[Items from a dataset]
►
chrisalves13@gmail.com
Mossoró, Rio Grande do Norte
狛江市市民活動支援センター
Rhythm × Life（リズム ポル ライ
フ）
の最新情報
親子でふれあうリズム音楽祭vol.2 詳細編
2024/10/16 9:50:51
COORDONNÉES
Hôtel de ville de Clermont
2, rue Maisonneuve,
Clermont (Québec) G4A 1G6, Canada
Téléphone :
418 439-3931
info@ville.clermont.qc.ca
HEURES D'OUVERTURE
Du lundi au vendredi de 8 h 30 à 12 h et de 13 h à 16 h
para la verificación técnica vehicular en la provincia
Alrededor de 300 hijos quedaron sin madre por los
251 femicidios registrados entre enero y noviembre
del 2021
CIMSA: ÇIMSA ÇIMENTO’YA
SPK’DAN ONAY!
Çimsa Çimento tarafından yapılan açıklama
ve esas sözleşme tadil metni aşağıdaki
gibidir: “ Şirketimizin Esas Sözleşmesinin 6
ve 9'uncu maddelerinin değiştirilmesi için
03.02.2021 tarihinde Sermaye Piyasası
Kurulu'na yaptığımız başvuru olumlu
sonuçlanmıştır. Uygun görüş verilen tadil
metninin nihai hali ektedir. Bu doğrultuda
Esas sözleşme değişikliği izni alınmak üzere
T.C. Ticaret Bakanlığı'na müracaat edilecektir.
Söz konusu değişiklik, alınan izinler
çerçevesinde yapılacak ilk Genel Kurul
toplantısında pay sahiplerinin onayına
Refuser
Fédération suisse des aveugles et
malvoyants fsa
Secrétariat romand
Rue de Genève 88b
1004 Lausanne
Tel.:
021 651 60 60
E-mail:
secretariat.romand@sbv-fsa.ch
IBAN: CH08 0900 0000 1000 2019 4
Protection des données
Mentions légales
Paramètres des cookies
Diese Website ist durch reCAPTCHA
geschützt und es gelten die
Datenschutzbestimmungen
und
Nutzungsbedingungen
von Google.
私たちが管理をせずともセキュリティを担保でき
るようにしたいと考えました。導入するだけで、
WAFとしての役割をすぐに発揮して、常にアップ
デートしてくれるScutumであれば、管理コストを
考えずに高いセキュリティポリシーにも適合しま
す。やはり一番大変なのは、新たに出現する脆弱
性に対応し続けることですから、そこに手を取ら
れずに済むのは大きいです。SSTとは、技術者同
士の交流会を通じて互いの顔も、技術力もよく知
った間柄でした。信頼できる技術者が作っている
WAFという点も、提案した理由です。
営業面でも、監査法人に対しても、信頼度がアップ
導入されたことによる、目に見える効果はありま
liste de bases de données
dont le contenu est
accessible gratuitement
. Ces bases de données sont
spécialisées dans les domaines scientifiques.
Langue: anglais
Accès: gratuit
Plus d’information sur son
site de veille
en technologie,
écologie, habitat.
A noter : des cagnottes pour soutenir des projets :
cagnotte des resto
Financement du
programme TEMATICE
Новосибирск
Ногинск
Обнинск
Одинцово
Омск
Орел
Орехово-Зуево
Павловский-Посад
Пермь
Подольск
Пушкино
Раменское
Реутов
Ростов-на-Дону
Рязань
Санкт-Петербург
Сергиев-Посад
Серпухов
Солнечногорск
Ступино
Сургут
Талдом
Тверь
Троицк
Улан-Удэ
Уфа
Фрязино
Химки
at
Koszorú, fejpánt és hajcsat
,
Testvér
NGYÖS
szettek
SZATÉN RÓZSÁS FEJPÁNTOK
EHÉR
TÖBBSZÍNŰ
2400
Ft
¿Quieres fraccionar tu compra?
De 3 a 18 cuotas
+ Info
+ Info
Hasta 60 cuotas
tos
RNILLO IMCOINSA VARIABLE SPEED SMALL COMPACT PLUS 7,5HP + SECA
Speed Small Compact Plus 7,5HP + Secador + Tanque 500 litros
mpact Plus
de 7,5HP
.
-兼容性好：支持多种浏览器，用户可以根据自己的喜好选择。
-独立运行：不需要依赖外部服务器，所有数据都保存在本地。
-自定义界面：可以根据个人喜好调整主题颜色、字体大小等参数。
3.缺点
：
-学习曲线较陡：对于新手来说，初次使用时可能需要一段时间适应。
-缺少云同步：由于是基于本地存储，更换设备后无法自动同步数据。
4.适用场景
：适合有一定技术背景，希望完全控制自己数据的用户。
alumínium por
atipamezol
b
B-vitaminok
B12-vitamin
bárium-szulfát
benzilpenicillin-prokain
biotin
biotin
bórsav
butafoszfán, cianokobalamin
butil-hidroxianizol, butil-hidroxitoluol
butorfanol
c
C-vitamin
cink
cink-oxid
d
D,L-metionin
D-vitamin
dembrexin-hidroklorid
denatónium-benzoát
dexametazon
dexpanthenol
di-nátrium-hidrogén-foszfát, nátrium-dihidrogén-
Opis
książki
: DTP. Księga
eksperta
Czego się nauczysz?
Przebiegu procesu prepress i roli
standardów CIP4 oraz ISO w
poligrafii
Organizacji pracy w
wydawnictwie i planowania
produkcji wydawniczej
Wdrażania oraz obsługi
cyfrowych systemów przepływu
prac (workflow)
◄
> [Assigned task] Copy all of the entries above exactly as shown.

> [Answer space]
chrisalves13@gmail.com
Mossoró, Rio Grande do Norte
狛江市市民活動支援センター
Rhythm × Life（リズム ポル ライ
フ）
の最新情報
親子でふれあうリズム音楽祭vol.2 詳細編
2024/10/16 9:50:51
COORDONNÉES
Hôtel de ville de Clermont
2, rue Maisonneuve,
Clermont (Québec) G4A 1G6, Canada
Téléphone :
418 439-3931
info@ville.clermont.qc.ca
HEURES D'OUVERTURE
Du lundi au vendredi de 8 h 30 à 12 h et de 13 h à 16 h
para la verificación técnica vehicular en la provincia
Alrededor de 300 hijos quedaron sin madre por los
251 femicidios registrados entre enero y noviembre
del 2021
CIMSA: ÇIMSA ÇIMENTO’YA
SPK’DAN ONAY!
Çimsa Çimento tarafından yapılan açıklama
ve esas sözleşme tadil metni aşağıdaki
gibidir: “ Şirketimizin Esas Sözleşmesinin 6
ve 9'uncu maddelerinin değiştirilmesi için
03.02.2021 tarihinde Sermaye Piyasası
Kurulu'na yaptığımız başvuru olumlu
sonuçlanmıştır. Uygun görüş verilen tadil
metninin nihai hali ektedir. Bu doğrultuda
Esas sözleşme değişikliği izni alınmak üzere
T.C. Ticaret Bakanlığı'na müracaat edilecektir.
Söz konusu değişiklik, alınan izinler
çerçevesinde yapılacak ilk Genel Kurul
toplantısında pay sahiplerinin onayına
Refuser
Fédération suisse des aveugles et
malvoyants fsa
Secrétariat romand
Rue de Genève 88b
1004 Lausanne
Tel.:
021 651 60 60
E-mail:
secretariat.romand@sbv-fsa.ch
IBAN: CH08 0900 0000 1000 2019 4
Protection des données
Mentions légales
Paramètres des cookies
Diese Website ist durch reCAPTCHA
geschützt und es gelten die
Datenschutzbestimmungen
und
Nutzungsbedingungen
von Google.
私たちが管理をせずともセキュリティを担保でき
るようにしたいと考えました。導入するだけで、
WAFとしての役割をすぐに発揮して、常にアップ
デートしてくれるScutumであれば、管理コストを
考えずに高いセキュリティポリシーにも適合しま
す。やはり一番大変なのは、新たに出現する脆弱
性に対応し続けることですから、そこに手を取ら
れずに済むのは大きいです。SSTとは、技術者同
士の交流会を通じて互いの顔も、技術力もよく知
った間柄でした。信頼できる技術者が作っている
WAFという点も、提案した理由です。
営業面でも、監査法人に対しても、信頼度がアップ
導入されたことによる、目に見える効果はありま
liste de bases de données
dont le contenu est
accessible gratuitement
. Ces bases de données sont
spécialisées dans les domaines scientifiques.
Langue: anglais
Accès: gratuit
Plus d’information sur son
site de veille
en technologie,
écologie, habitat.
A noter : des cagnottes pour soutenir des projets :
cagnotte des resto
Financement du
programme TEMATICE
Новосибирск
Ногинск
Обнинск
Одинцово
Омск
Орел
Орехово-Зуево
Павловский-Посад
Пермь
Подольск
Пушкино
Раменское
Реутов
Ростов-на-Дону
Рязань
Санкт-Петербург
Сергиев-Посад
Серпухов
Солнечногорск
Ступино
Сургут
Талдом
Тверь
Троицк
Улан-Удэ
Уфа
Фрязино
Химки
at
Koszorú, fejpánt és hajcsat
,
Testvér
NGYÖS
szettek
SZATÉN RÓZSÁS FEJPÁNTOK
EHÉR
TÖBBSZÍNŰ
2400
Ft
¿Quieres fraccionar tu compra?
De 3 a 18 cuotas
+ Info
+ Info
Hasta 60 cuotas
tos
RNILLO IMCOINSA VARIABLE SPEED SMALL COMPACT PLUS 7,5HP + SECA
Speed Small Compact Plus 7,5HP + Secador + Tanque 500 litros
mpact Plus
de 7,5HP
.
-兼容性好：支持多种浏览器，用户可以根据自己的喜好选择。
-独立运行：不需要依赖外部服务器，所有数据都保存在本地。
-自定义界面：可以根据个人喜好调整主题颜色、字体大小等参数。
3.缺点
：
-学习曲线较陡：对于新手来说，初次使用时可能需要一段时间适应。
-缺少云同步：由于是基于本地存储，更换设备后无法自动同步数据。
4.适用场景
：适合有一定技术背景，希望完全控制自己数据的用户。
alumínium por
atipamezol
b
B-vitaminok
B12-vitamin
bárium-szulfát
benzilpenicillin-prokain
biotin
biotin
bórsav
butafoszfán, cianokobalamin
butil-hidroxianizol, butil-hidroxitoluol
butorfanol
c
C-vitamin
cink
cink-oxid
d
D,L-metionin
D-vitamin
dembrexin-hidroklorid
denatónium-benzoát
dexametazon
dexpanthenol
di-nátrium-hidrogén-foszfát, nátrium-dihidrogén-
Opis
książki
: DTP. Księga
eksperta
Czego się nauczysz?
Przebiegu procesu prepress i roli
standardów CIP4 oraz ISO w
poligrafii
Organizacji pracy w
wydawnictwie i planowania
produkcji wydawniczej
Wdrażania oraz obsługi
cyfrowych systemów przepływu
prac (workflow)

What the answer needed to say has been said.